Au fil des quelques 2000 (!) pages de ces trois livres, Tim Powers crée une véritable mythologie du continent nord-américain, une mythologie qui ne s’arrête pas au western, mais va bien au-delà. Les lieux (le lac Mead, le pont de Londres reconstruit pierre par pierre au Lac Havasu, l’hôtel Flamingo construit en 1946 à Las Vegas et qui donna naissance à la cité qui ne dort jamais et où tout est permis), l’Histoire (Bugsy Siegel, Thomas Edison et bien d’autres personnages historiques), les particularités géographiques (tremblements de terre, lacs artificiels, grands espaces), Tim Powers fait feu de tout bois et transforme l’Amérique du nord en continent magique (une magie des blancs, majoritairement celtique, qui étonne, tant le monde surnaturel amérindien — ou celui des Caraïbes — est absent ; mais qui ne devrait pas surprendre car la Trilogie du Roi Pêcheur est un extension contemporaine, un pseudopode jailli tout droit de la « Matière de Bretagne »).

Trilogie complexe (il n’est pas rare qu’un détail de Poker d’âmes trouve tout son sens, 1500 pages plus loin, dans Earthquake Weather), syncrétique de toute l’œuvre de Tim Powers (la mort, les dieux, les fantômes, l’alcoolisme, les bagnoles, les désirs, la magie, la religion, l’histoire secrète, les conspirations, l’amour impossible, la folie et la foi (avers et revers de la même pièce), les liens père-fils — tout y est !), la Trilogie du Roi Pêcheur est une somme littéraire qui restera, dont étrangement nul ne semble avoir mesuré l’importance à part le critique anglais John Berlyne, et qui, avec le temps, prendra sans doute tout autant de valeur que Mason & Dixon de Thomas Pynchon ou Outremonde de Don DeLillo.

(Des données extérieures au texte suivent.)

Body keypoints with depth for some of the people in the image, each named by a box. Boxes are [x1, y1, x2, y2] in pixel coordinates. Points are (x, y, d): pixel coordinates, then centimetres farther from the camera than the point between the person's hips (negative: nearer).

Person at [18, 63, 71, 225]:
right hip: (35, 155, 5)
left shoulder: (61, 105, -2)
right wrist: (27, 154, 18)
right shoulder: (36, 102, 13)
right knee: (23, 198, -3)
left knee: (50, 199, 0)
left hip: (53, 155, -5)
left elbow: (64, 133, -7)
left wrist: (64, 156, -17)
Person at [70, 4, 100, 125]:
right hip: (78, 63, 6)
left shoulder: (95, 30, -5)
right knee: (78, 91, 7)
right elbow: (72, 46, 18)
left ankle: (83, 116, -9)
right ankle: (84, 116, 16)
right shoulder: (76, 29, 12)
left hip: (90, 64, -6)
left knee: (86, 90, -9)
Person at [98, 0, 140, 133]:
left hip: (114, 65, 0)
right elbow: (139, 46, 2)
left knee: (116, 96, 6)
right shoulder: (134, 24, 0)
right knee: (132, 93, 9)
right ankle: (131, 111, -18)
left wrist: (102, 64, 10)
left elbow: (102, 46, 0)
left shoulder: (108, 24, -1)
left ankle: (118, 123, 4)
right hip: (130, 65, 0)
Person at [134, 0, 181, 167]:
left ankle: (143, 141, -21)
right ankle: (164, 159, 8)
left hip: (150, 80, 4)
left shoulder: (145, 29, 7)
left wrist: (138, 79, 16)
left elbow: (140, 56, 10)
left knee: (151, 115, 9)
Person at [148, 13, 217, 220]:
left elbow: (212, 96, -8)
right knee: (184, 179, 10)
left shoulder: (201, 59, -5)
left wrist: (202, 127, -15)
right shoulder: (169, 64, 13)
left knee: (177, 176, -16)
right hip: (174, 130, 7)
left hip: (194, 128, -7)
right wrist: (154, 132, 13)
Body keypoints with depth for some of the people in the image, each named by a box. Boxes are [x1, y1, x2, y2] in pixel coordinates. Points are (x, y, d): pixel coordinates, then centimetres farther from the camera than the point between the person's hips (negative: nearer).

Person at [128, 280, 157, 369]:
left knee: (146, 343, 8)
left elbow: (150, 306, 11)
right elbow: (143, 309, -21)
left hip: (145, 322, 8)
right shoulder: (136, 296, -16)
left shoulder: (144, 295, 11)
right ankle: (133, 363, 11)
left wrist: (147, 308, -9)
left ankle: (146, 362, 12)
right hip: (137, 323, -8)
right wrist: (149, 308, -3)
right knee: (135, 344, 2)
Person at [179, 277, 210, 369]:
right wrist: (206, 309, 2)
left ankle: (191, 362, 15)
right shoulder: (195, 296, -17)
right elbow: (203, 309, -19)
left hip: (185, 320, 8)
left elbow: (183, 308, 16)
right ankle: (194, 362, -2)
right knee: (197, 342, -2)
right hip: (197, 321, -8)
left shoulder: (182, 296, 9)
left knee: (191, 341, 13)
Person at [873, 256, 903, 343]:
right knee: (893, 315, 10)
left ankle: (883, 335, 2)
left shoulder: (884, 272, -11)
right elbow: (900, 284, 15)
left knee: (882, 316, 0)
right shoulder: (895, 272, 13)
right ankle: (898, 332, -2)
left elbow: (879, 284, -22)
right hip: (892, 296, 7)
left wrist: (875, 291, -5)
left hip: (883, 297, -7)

On notera aussi qu’une fois de plus Powers part d’une source mythologique (ici, les origines magiques, primordiales, du Roi Pêcheur) et explique comment sur ce socle se sont posées certaines religions, dont la religion catholique — c’est-à-dire la sienne. Chez Tim Powers, la religion se nourrit du mythe, elle le vampirise, le détourne, elle ne le crée pas, elle ne le nie jamais totalement.

Voilà un monument littéraire qu’on ne « découvrira » sans doute que trop tard. Et après un tel moment de lecture on se demande comment l’auteur pourrait faire mieux (ou même aussi bien)… Les ouvrages plus récents de Tim Powers, Les Puissances de l’invisibleÀ deux pas du néant, malgré de réelles qualités, ne possèdent pas la profondeur, la complexité et la folie de cette Trilogie du Roi Pêcheur, remarquablement écrite (du moins en anglais), ce qui ne gâche rien.

Seul regret : les petites erreurs qui entachent la traduction de Poker d’âmes (néanmoins agréable à lire) et la relative médiocrité de la traduction de Date d’expiration (déjà moins agréable à lire).